En esta fase, el paciente se averguenza de sí mismo y la decepción llega de manos de personas a su alrededor. Persisten las excusas constantes, mientras que el enfermo se torna irritable, depresivo y con una fuerte sensación de cansancio.

La pregunta del millón es: ¿cómo resolver la adicción a la comida? Desde la vertiente psicológica, Marianela Gamboa no duda en decir que, para que algún tratamiento funcione, la persona debe desearlo realmente.

“Si existe solo la presión de las personas allegadas, es posible que hasta aparezca una actitud rebelde que solo empeorará la situación.

“Antes de querer detenerla es necesario que la persona se pregunte qué función está teniendo la comida en su vida. La “lucha” contra la comida deja batallas perdidas y otras ganadas, pero al fin y al cabo, es vivir en una guerra eterna pues comer es imprescindible”, razona.

En cuanto a la vertiente de la nutrición, la recomendación cambia de persona en persona, dependiendo de su sexo, edad, costumbres, estado de ánimo y metas. Sin embargo. siempre es necesario llevar a cabo un plan de nutrición con una guía de alimentos y de la mano de un estilo de vida saludable.
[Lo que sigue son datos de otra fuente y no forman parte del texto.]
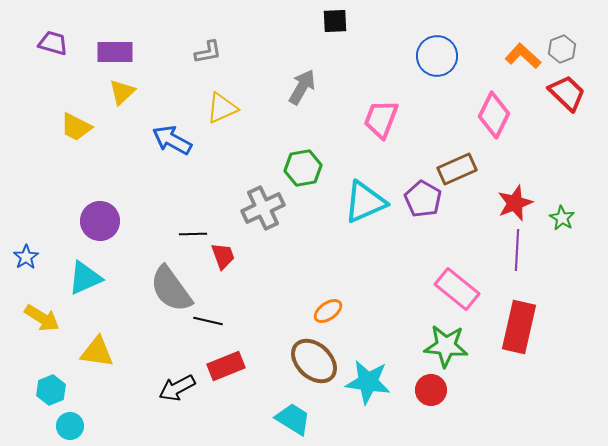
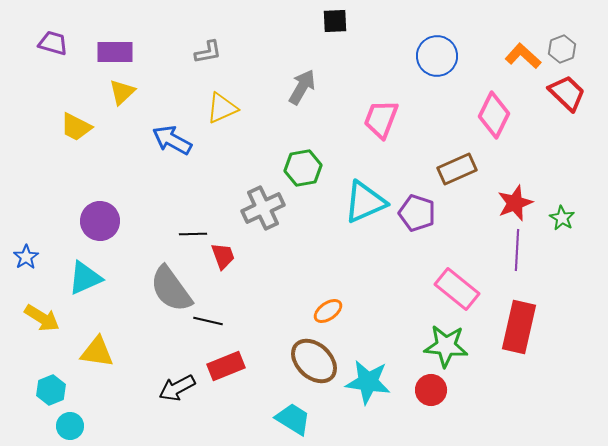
purple pentagon at (423, 199): moved 6 px left, 14 px down; rotated 12 degrees counterclockwise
“La etapa del mantenimiento es tan importante como el período en que se baja de peso. El paciente no se debe enfocar en la velocidad de perder peso porque las recaídas son muy frecuentes”, afirma la nutricionista Georgina Dengo.

Entre los consejos para ayudar al cambio de hábitos está no poner tazones grandes con comida en la mesa , y no tener disponibles alimentos conocidos como disparadores de la adicción (harinas refinadas, azúcares y grasas). Solo en los casos en que sea necesario, se recomienda la abstinencia total de estos alimentos disparadores. Tales medidas deben ser sostenibles en el tiempo.

Para Laura, “la lucha contra el peso no debe convertirse en un yugo”. “Hay una tendencia a sufrir por eso, pero lo más importante es que la gente sea feliz. Aunque viva en un subibaja... ahí va uno, despacio; mientras no desaparezca la esperanza”.